Source passage:
■ ■ ■ ■
Year 1

Today is the one year anniversary of the day I closed on my little house.  I’m not big on the whole anniversary thing but the last two houses I bought were a stretch for me and my first places chosen on my own and with an amount of land and I’ve pretty much felt like I’m flying without a net!  So to get through the first year has seemed like a big deal to me with these 2 places.

10 days after move in, I closed out my last RV Trip Log with this entry dated 9/23/2006:

We are “settled” – all boxes are unpacked, pictures are hung, belongings are stowed.  This is harder and takes longer than I remember!  Love this little house more each day – the land is very special.  Karl, Bob and I (yep, Bob comes along) walk the perimeter at least twice a day.  There is plenty of room for a bit of soccer and chase games also.  Lots of things I’d love to do and I look forward to years of doing them!  Still – I am always open to opportunity and exploration – so, one day at a time!

In this last year, in the last several months some surprising – to me – changes in priorities – the house, the place – I still love them and enjoy the beauty and the quiet but there are new stories to be told, new adventure to be lived – I find I have no qualms about exploring something new.

Let the new year begin!

“Journey or Destination” or “How I got into RVing”

My friend, Carolyn, who I credit for some marvelous health improvements (see bioflavanoids in previous post this morning…) made the following comment about travel after having perused my recent travels on this blog:

“For me travelling is simply a way to get from A to B. I LOVE to go places but the getting there is not that fun.” 

The classic “Journey or Destination” paradox…  It really made me think – which I LOVE by the way!  And as a side note, if you want to read about some young women who are living – and I mean LIVING life and being thoughtful, world-caring, world-changing people – visit Carolyn’s blog and then her blogging friends (links from her site) – and their friends….  These are people that give me hope – they have committed to God, marriage, family, people in need, the environment – and they have committed in LOVE – not necessairly huge “in the news” things – but simple daily acts of thoughtfulness, random acts of kindness, “doing unto others as we would have done unto us” lives…  Sharp contrast to the “me-me-me-ness” that seems to make the news. 

 

So, back to topic… Before I had the motorhome, I would have said that the same was true for me – “the getting there is not that much fun.”  Somewhere/somewhen after much business travel and a few cross country car trips my travel philosophy changed a bit.  It was so gradual and sneaky that I didn’t consciously see it happening.  The last car trip in 2000 – Montana to Maine to Nova Scotia and back – that was the first conscious thought of RVing.  I spent 7 weeks “on the road” and except for one week in a Maine cottage, I was in a different hotel every night – with a dog and cat and their respective beds, food, dishes, litter box…plus my computer and my stuff.

 

There were many times that trip when I fantasized about being in a little rv… and that’s where I started – looking at camper vans – mini-motorhomes.  It wasn’t just the in and out of motel thing, it was also that I realized that I really LOVED “road” travel – wandering around the country on the highway, listening to local radio and at night, tv – talking to people – What’s important to people here vs there?  What’s life like in this place?  It was realizing that I loved the journey.
■ ■ ■ ■
Input for this task:
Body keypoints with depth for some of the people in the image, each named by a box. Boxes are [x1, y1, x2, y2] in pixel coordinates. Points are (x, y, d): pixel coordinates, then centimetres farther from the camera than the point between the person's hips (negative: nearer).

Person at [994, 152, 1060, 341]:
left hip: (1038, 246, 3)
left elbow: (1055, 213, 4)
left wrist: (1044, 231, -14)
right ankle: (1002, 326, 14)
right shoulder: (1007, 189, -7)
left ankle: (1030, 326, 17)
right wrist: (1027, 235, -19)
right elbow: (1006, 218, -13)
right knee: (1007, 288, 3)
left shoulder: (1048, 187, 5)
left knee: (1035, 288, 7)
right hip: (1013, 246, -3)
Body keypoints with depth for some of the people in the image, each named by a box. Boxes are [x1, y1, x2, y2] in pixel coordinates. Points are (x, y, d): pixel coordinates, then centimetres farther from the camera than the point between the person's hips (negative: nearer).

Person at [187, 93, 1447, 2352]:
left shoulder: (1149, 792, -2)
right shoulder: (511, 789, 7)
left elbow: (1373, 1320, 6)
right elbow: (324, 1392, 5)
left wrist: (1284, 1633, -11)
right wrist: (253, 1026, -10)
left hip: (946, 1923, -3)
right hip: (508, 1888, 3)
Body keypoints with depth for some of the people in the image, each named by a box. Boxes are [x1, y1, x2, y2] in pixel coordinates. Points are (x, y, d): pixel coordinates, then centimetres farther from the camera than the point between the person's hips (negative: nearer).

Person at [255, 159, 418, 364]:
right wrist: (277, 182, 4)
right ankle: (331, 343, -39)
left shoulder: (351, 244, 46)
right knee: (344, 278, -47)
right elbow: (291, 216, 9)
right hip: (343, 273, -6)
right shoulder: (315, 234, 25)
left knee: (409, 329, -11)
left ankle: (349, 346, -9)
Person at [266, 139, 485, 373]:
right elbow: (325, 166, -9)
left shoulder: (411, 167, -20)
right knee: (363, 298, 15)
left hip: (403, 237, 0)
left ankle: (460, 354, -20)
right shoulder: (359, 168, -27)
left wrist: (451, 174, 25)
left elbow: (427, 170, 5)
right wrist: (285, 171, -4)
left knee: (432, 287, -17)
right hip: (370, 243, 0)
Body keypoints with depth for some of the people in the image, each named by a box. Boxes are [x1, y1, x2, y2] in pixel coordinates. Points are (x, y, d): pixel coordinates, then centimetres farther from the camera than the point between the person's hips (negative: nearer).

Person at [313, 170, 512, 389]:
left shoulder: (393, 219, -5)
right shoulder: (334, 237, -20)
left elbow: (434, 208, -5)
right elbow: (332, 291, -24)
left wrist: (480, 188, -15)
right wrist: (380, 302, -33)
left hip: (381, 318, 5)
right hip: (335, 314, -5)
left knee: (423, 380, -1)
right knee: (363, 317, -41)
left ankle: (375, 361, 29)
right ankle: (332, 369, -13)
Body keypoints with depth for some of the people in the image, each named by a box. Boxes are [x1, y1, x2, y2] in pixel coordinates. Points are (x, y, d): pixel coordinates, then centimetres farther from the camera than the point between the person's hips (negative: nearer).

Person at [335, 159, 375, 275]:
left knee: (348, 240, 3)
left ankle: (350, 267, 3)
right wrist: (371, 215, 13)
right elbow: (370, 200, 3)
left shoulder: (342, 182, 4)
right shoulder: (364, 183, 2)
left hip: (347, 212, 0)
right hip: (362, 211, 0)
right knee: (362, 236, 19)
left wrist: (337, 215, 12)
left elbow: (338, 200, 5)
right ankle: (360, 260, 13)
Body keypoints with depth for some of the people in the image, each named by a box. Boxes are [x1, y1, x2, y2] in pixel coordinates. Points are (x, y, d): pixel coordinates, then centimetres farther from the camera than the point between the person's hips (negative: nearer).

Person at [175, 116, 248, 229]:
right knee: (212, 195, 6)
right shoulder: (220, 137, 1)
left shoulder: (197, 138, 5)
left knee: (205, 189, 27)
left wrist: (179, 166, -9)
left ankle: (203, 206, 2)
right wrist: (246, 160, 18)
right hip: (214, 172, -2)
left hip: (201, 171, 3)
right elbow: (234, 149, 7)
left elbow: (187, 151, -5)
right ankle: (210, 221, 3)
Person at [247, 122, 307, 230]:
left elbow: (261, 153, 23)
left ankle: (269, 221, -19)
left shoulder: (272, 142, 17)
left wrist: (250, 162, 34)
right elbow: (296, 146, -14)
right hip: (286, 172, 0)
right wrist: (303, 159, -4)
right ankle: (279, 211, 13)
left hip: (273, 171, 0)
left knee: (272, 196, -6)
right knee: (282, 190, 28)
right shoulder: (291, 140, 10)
■ ■ ■ ■
Work order 1:
In the blog post above, condense the paragraph that begins "So, back to topic…" into a short bulleted list that keeps its main facts.
Work order 2:
Reproduce the rows from the line with "right wrist: (285, 171, -4)" up to and including the line with "right ankle: (360, 260, 13)".

Task answer 1:
- Before owning the motorhome, the writer would also have said the getting there is not much fun.
- After a lot of business travel and a few cross-country car trips, the writer's travel philosophy changed so gradually that the change went unnoticed.
- The last car trip, in 2000, went from Montana to Maine to Nova Scotia and back, and it brought the first conscious thought of RVing.
- The trip lasted 7 weeks on the road. Apart from one week in a Maine cottage, the writer stayed in a different hotel every night.
- The writer traveled with a dog and a cat and their beds, food, dishes and litter box, plus a computer and personal belongings.

Task answer 2:
right wrist: (285, 171, -4)
left knee: (432, 287, -17)
right hip: (370, 243, 0)
Body keypoints with depth for some of the people in the image, each named by a box. Boxes are [x1, y1, x2, y2] in pixel coordinates. Points are (x, y, d): pixel coordinates, then centimetres farther from the camera than the point between the person's hips (negative: nearer).

Person at [313, 170, 512, 389]:
left shoulder: (393, 219, -5)
right shoulder: (334, 237, -20)
left elbow: (434, 208, -5)
right elbow: (332, 291, -24)
left wrist: (480, 188, -15)
right wrist: (380, 302, -33)
left hip: (381, 318, 5)
right hip: (335, 314, -5)
left knee: (423, 380, -1)
right knee: (363, 317, -41)
left ankle: (375, 361, 29)
right ankle: (332, 369, -13)
Body keypoints with depth for some of the people in the image, each named by a box. Boxes are [x1, y1, x2, y2] in pixel coordinates. Points are (x, y, d): pixel coordinates, then centimetres farther from the camera than the point between the person's hips (negative: nearer).

Person at [335, 159, 375, 275]:
left knee: (348, 240, 3)
left ankle: (350, 267, 3)
right wrist: (371, 215, 13)
right elbow: (370, 200, 3)
left shoulder: (342, 182, 4)
right shoulder: (364, 183, 2)
left hip: (347, 212, 0)
right hip: (362, 211, 0)
right knee: (362, 236, 19)
left wrist: (337, 215, 12)
left elbow: (338, 200, 5)
right ankle: (360, 260, 13)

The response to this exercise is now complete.